Data entries

******************************

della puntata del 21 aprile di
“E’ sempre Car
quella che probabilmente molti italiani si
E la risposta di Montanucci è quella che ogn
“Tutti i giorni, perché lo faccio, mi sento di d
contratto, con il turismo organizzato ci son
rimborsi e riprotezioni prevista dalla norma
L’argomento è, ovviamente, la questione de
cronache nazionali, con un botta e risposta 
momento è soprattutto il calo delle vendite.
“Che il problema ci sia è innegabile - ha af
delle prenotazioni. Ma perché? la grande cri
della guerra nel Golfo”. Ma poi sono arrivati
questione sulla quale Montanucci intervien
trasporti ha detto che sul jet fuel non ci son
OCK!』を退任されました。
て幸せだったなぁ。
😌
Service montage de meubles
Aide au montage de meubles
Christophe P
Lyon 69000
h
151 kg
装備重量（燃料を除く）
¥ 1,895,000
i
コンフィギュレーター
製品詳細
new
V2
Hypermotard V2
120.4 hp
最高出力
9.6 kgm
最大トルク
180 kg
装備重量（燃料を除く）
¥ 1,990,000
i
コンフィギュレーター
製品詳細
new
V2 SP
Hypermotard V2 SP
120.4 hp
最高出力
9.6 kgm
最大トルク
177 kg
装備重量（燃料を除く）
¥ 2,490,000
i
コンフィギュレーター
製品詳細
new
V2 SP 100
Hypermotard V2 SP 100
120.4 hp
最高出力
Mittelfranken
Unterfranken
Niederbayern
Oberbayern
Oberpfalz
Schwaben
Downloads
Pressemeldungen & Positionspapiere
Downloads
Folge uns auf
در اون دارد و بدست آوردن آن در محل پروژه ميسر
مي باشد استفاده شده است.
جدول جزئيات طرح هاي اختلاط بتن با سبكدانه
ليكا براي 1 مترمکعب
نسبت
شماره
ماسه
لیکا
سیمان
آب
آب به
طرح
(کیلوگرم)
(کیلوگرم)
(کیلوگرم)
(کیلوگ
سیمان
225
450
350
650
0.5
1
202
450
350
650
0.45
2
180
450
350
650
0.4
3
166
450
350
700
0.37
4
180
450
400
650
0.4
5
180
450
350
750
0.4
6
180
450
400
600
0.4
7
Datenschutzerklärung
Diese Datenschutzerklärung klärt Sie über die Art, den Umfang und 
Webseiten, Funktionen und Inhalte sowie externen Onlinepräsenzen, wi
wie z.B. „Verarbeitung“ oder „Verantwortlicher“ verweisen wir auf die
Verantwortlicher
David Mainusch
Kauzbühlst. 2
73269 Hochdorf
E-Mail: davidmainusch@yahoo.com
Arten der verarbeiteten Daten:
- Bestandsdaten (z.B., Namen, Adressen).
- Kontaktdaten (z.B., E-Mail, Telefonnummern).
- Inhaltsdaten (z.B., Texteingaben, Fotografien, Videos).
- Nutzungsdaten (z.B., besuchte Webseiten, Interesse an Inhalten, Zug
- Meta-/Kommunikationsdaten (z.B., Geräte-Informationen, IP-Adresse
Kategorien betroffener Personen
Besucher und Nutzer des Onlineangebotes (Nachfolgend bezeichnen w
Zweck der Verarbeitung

******************************

Extract the lines running from the start of the entries through the line containing "L’argomento è, ovviamente, la questione de", both included, and reproduce them verbatim.

# TASK OUTPUT
della puntata del 21 aprile di
“E’ sempre Car
quella che probabilmente molti italiani si
E la risposta di Montanucci è quella che ogn
“Tutti i giorni, perché lo faccio, mi sento di d
contratto, con il turismo organizzato ci son
rimborsi e riprotezioni prevista dalla norma
L’argomento è, ovviamente, la questione de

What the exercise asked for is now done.